And natural gas is one of the cheapest forms of energy there is. So like, what is cheaper than natural gas? Because the interconversion process is not perfectly efficient, far from it, actually. So you need something that’s even cheaper than that. And it turns out that we’ve gotten so good at making solar panels, you can synthesize natural gas from that electricity, out in the middle of nowhere in some desert somewhere, more cheaply than a drilling hole in the ground, which is super important if you happen to be someone who needs a natural gas and you don’t happen to be in a part of the world that has it naturally occurring. Now all you have to do is put a solar array out, which is essentially how we got our energy before the industrial revolution, right?
Everywhere that people live, it’s just a place where they can go and plant plants, which is solar powered, but they mix synthetic carbohydrates using sunlight and air, and then you would take that energy and eat it and that was how you feed your body. So basically we’re doing the same thing but on [00:08:00] an industrial scale.

^^^^

Written problem 1 –
Reproduce the part of the passage on solar-made natural gas that begins at "Everywhere that people" and ends at "an industrial scale.".
Written problem 2 –
Which process does the passage on solar-made natural gas call far from perfectly efficient?

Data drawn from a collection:
^^^^

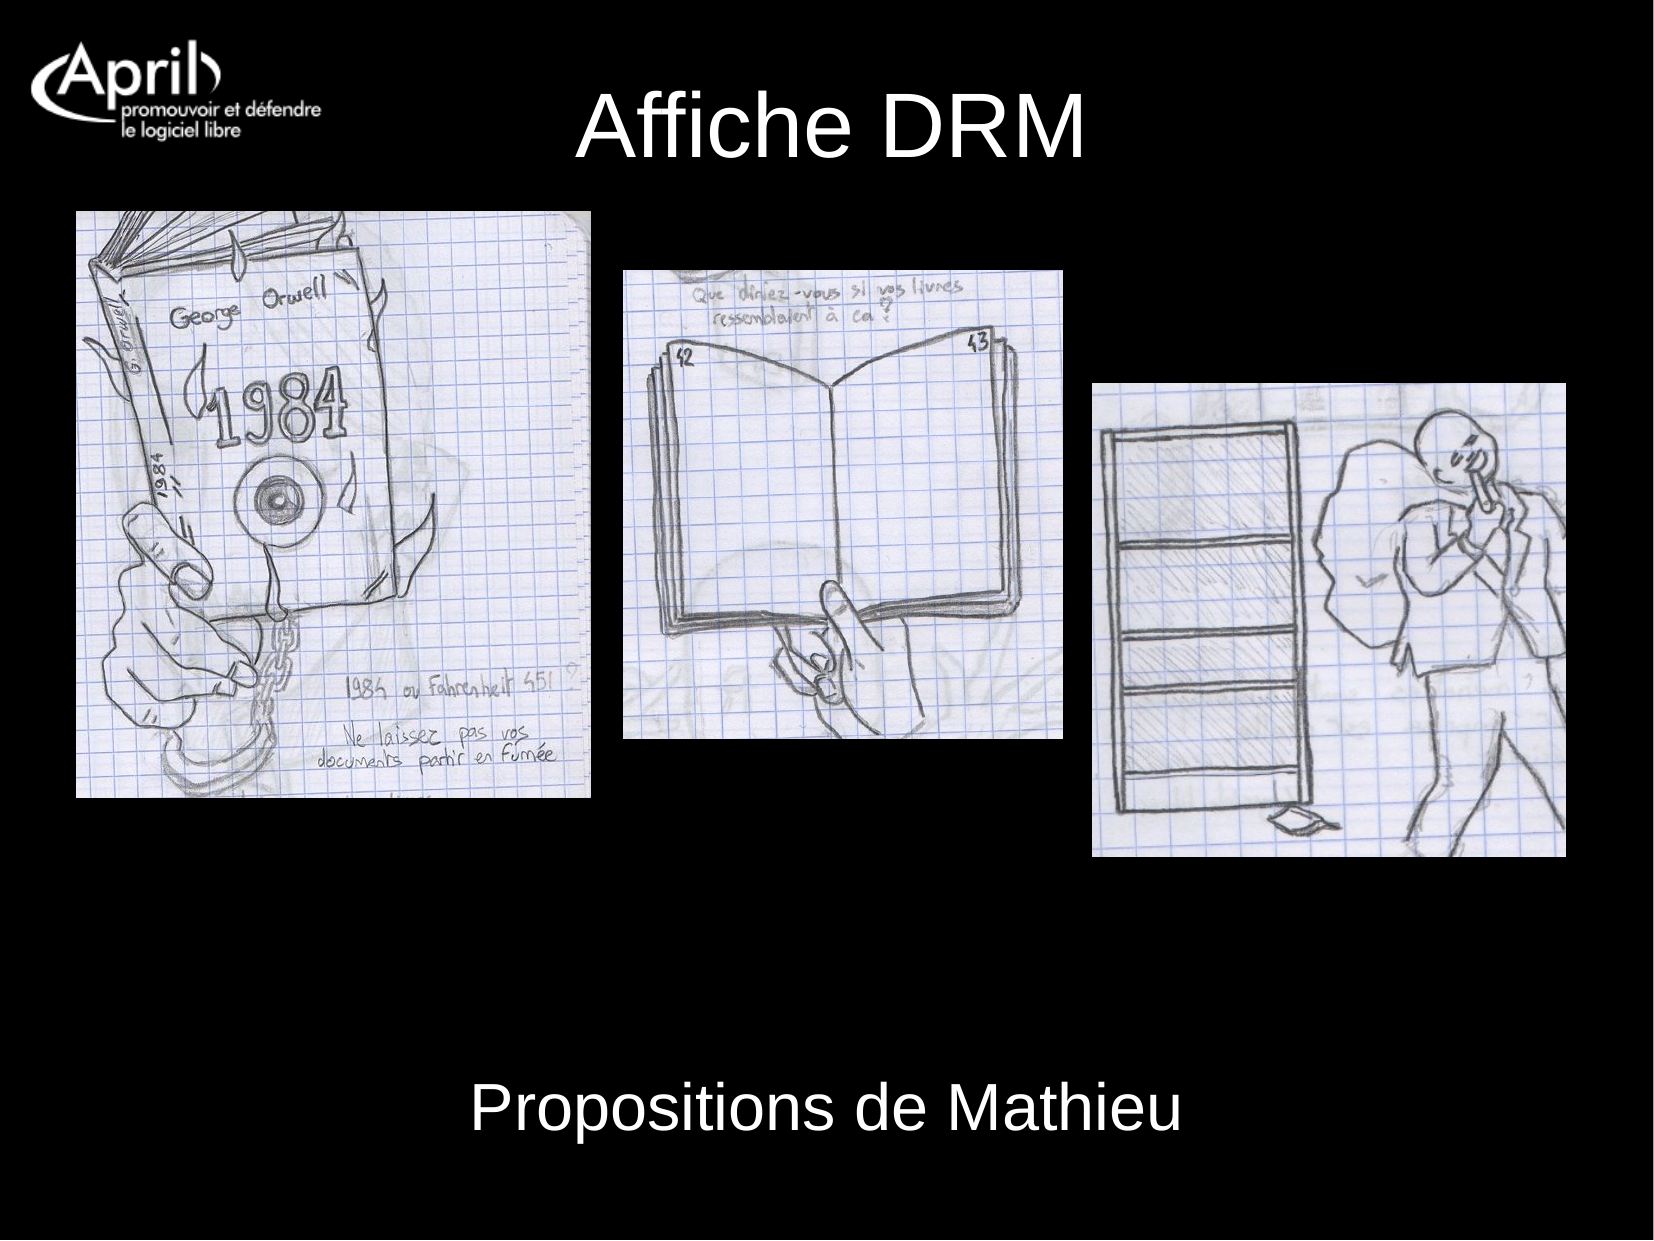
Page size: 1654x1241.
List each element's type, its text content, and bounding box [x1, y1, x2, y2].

text_box Propositions de Mathieu [82, 1003, 1571, 1211]
picture [76, 211, 591, 798]
title Affiche DRM [88, 44, 1577, 207]
picture [27, 34, 325, 148]
picture [1092, 383, 1566, 857]
picture [623, 270, 1063, 739]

^^^^

Exercise solution 1 –
Everywhere that people live, it’s just a place where they can go and plant plants, which is solar powered, but they mix synthetic carbohydrates using sunlight and air, and then you would take that energy and eat it and that was how you feed your body. So basically we’re doing the same thing but on [00:08:00] an industrial scale.

Exercise solution 2 –
The interconversion process.